* Exercise requirements *
Below this line is a set of entries; quote exactly the lines from the line that contains "of normal prostate" to the line that contains "breast was stained", both lines included.

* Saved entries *

▼

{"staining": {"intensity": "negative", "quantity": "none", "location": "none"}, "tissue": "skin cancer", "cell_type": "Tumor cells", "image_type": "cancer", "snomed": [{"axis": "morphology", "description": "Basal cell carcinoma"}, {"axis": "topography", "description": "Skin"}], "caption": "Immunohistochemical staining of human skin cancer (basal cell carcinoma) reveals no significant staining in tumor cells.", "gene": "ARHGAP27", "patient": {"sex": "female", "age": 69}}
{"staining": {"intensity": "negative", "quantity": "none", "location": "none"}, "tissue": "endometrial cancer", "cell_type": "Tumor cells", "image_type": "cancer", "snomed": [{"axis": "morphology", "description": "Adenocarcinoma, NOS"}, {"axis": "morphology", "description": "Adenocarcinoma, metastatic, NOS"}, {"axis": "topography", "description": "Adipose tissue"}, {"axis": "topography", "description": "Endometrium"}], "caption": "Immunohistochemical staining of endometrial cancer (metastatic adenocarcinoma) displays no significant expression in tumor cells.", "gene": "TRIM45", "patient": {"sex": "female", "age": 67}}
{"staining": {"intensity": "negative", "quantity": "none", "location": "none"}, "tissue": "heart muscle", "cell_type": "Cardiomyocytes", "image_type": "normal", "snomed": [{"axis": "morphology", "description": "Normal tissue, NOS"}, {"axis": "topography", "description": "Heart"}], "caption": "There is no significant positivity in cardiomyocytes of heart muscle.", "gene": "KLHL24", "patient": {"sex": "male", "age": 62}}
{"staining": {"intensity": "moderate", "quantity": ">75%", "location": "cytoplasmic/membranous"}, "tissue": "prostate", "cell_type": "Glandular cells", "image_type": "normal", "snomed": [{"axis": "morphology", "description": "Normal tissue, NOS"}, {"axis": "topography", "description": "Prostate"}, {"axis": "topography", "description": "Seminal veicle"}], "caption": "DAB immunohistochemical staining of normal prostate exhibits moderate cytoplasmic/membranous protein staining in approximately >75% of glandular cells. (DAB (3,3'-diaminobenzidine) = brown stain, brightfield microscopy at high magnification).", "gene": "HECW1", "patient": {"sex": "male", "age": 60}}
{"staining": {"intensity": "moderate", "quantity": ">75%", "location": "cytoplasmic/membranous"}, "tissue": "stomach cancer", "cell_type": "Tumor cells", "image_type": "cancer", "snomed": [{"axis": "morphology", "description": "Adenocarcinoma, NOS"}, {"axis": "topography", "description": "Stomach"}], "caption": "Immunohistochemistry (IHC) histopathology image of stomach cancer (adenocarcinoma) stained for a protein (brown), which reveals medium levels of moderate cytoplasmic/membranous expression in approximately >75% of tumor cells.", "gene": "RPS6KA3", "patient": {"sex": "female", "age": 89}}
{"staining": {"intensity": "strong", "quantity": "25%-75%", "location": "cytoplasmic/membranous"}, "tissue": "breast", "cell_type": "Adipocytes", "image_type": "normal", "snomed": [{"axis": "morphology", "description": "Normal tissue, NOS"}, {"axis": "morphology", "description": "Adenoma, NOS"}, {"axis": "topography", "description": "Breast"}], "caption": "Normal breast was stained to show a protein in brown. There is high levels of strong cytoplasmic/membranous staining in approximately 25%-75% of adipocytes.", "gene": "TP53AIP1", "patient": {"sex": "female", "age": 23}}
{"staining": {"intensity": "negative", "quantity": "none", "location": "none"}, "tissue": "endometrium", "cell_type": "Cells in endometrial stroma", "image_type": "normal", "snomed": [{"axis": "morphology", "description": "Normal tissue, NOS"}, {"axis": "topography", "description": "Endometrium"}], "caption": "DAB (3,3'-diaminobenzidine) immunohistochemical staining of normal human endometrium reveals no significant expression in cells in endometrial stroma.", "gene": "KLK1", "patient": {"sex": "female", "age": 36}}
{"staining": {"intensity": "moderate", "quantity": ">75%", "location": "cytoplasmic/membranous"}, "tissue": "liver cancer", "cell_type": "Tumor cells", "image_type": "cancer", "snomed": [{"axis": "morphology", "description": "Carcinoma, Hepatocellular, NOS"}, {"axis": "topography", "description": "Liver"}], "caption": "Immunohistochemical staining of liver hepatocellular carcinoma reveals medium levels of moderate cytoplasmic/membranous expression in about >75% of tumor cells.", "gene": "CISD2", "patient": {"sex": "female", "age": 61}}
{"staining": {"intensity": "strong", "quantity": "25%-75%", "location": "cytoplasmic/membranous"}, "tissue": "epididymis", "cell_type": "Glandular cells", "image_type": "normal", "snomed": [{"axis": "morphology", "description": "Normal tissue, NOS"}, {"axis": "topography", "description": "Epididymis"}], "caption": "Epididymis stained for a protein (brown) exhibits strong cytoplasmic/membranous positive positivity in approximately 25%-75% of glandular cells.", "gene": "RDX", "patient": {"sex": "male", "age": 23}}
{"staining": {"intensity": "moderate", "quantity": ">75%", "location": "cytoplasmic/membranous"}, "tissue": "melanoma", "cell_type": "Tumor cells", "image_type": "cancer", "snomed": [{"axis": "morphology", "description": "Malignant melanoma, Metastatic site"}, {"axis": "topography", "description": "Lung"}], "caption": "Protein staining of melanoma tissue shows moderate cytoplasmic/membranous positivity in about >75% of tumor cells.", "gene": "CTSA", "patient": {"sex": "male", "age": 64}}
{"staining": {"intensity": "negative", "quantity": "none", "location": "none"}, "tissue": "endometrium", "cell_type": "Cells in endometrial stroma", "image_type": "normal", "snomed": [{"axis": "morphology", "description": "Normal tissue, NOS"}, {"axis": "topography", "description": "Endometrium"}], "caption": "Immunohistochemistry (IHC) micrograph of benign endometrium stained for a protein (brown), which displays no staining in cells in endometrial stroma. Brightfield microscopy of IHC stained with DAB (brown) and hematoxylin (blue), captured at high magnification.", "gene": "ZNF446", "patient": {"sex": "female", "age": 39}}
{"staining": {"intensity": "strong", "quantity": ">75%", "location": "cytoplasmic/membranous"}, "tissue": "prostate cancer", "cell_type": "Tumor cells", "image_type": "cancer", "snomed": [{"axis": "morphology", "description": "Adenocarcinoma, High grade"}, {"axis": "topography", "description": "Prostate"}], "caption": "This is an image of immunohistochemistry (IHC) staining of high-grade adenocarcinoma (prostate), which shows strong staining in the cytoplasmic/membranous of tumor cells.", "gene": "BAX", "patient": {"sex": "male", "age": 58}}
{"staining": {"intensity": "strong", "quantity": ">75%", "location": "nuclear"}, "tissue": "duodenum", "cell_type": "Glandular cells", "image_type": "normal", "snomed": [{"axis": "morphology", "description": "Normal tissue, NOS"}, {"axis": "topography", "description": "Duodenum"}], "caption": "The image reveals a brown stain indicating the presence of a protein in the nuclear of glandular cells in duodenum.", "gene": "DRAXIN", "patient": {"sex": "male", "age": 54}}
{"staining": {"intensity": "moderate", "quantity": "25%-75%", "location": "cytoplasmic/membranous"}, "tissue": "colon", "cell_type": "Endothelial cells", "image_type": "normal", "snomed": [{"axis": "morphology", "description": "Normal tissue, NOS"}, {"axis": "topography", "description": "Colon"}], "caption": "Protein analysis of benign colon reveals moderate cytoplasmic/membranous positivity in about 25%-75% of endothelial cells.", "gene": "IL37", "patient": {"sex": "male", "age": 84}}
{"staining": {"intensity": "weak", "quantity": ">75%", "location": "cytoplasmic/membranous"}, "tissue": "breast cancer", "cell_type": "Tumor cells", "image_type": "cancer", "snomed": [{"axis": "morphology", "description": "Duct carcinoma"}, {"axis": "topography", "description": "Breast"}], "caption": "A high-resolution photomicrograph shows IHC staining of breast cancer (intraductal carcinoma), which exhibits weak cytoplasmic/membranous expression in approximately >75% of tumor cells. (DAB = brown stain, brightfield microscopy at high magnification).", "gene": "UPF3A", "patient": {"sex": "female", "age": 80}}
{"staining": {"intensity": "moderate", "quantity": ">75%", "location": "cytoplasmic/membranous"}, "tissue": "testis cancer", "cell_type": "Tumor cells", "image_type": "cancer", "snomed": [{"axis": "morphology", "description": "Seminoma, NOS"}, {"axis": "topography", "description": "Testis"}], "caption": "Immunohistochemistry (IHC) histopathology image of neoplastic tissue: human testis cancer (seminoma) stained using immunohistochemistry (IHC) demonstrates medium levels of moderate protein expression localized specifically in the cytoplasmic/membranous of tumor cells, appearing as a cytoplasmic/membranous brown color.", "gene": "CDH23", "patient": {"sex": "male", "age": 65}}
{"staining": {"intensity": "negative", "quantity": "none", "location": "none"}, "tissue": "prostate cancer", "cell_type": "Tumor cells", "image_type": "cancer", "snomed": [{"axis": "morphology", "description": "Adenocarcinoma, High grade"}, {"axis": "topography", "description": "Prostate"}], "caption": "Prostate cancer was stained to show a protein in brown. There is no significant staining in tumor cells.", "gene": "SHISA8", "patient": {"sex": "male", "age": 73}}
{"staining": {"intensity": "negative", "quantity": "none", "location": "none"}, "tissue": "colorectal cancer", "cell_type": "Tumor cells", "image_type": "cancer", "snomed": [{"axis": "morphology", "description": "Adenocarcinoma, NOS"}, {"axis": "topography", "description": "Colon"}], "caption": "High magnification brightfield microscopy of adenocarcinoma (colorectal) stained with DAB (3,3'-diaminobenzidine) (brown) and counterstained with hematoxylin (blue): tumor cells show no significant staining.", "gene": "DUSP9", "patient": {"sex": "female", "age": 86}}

▲

* Exercise response *
{"staining": {"intensity": "moderate", "quantity": ">75%", "location": "cytoplasmic/membranous"}, "tissue": "prostate", "cell_type": "Glandular cells", "image_type": "normal", "snomed": [{"axis": "morphology", "description": "Normal tissue, NOS"}, {"axis": "topography", "description": "Prostate"}, {"axis": "topography", "description": "Seminal veicle"}], "caption": "DAB immunohistochemical staining of normal prostate exhibits moderate cytoplasmic/membranous protein staining in approximately >75% of glandular cells. (DAB (3,3'-diaminobenzidine) = brown stain, brightfield microscopy at high magnification).", "gene": "HECW1", "patient": {"sex": "male", "age": 60}}
{"staining": {"intensity": "moderate", "quantity": ">75%", "location": "cytoplasmic/membranous"}, "tissue": "stomach cancer", "cell_type": "Tumor cells", "image_type": "cancer", "snomed": [{"axis": "morphology", "description": "Adenocarcinoma, NOS"}, {"axis": "topography", "description": "Stomach"}], "caption": "Immunohistochemistry (IHC) histopathology image of stomach cancer (adenocarcinoma) stained for a protein (brown), which reveals medium levels of moderate cytoplasmic/membranous expression in approximately >75% of tumor cells.", "gene": "RPS6KA3", "patient": {"sex": "female", "age": 89}}
{"staining": {"intensity": "strong", "quantity": "25%-75%", "location": "cytoplasmic/membranous"}, "tissue": "breast", "cell_type": "Adipocytes", "image_type": "normal", "snomed": [{"axis": "morphology", "description": "Normal tissue, NOS"}, {"axis": "morphology", "description": "Adenoma, NOS"}, {"axis": "topography", "description": "Breast"}], "caption": "Normal breast was stained to show a protein in brown. There is high levels of strong cytoplasmic/membranous staining in approximately 25%-75% of adipocytes.", "gene": "TP53AIP1", "patient": {"sex": "female", "age": 23}}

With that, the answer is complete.